A huge debate has exploded in the UK around what can and cannot be published online. Childcare expert Gina Ford, author of The Contented Little Baby Book and others, is threatening to sue the website Mumsnet, a forum run on a part-time basis by a group of mothers, for defamatory comments that appear in a couple of threads.
Ford, who has sold half a million books, wants Mumsnet not just to remove the comments, but to remove whole threads meaning that people who have not said anything negative about her will also be effectively silenced. Mumsnet have agreed to remove the offending comments, but not the threads. They also say it is impossible for them to monitor the 10,000 comments they get every day. Ford’s lawyers have now asked the hosting company to disable the website.
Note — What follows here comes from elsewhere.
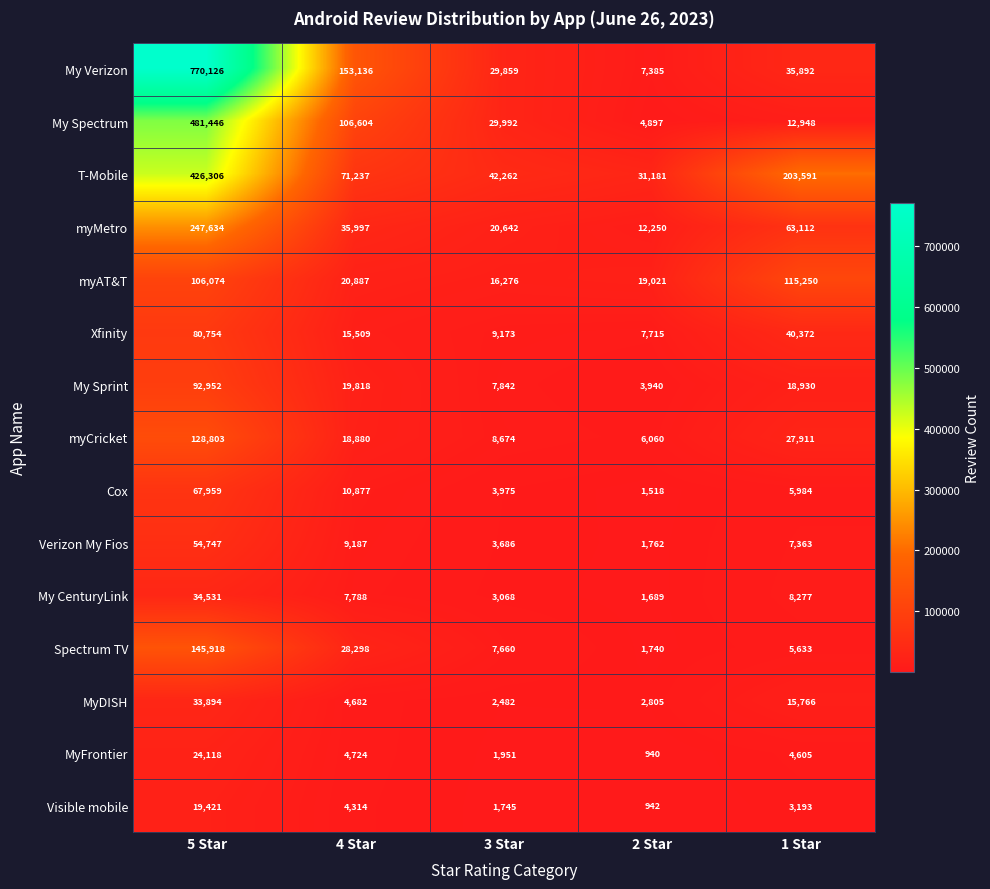

Is it true that T-Mobile equals 17110 at 2 Star?

False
Justine Roberts, one of the Mumsnet owners, gives a great summary here. I don’t know anything about the UK law, but it seems a pity that a rich someone who’s feeling insulted has the financial clout to threaten a website that has 250,000 members with closure.
Gina Ford is controversial. She advocates strict regimes for babies, controlled crying to make them sleep, feeding only every four hours. She claims great success with her methods. My mothers’ group in the UK was firmly divided down the middle about her – they either loved her or they hated her. And the ones who hated her had some pretty vicious things to say. The same probably goes for Mumsnet. Their boards were apparently filled with as many Gina-lovers as haters.
I have to confess to a smidgen of Schadenfreude that Ford’s PR exercise is rocketing out of control. When I was a new mother and very scared, The Contented Little Baby Book freaked the living daylights out of me. I tried one of her routines for about, oh, fifteen minutes. When I couldn’t get Lily to kick happily on her playmat as she was supposed to do for half an hour between feeding and sleeping, I gave up and allowed her boob access. That stopped the screaming.
The book made me feel as if I was failing somehow. Then I found the Sears family, exponents of attachment parenting, who said that having babies surgically connected to you like Lily was to me was really, really good. So I felt better.
There are so many experts out there. No wonder new parents feel anxious. Whether they choose baby-centred parenting or more parent-friendly parenting, as dear Gina recommends, in the end they’ve got to live with their choices. My choice of attachment parenting left me with three babies who preferred to sleep with their noses pressed up against my side until they were weaned. It hurt, but for me it was worth it.
We give all these experts and gurus too much clout. We should take a pinch from one, and smattering off another and not buy into one person’s propoganda wholesale. If I had taken attachment parenting to its logical conclusion, I would probably be tandem feeding a four-year-old and a one-year-old right now. Okay, for some, but not for me.
My bit of parenting advice is do what is right for you, your baby and your family. Choose wisely because what you do will have consequences. However, if you choose out of love, you’re not likely to go wrong.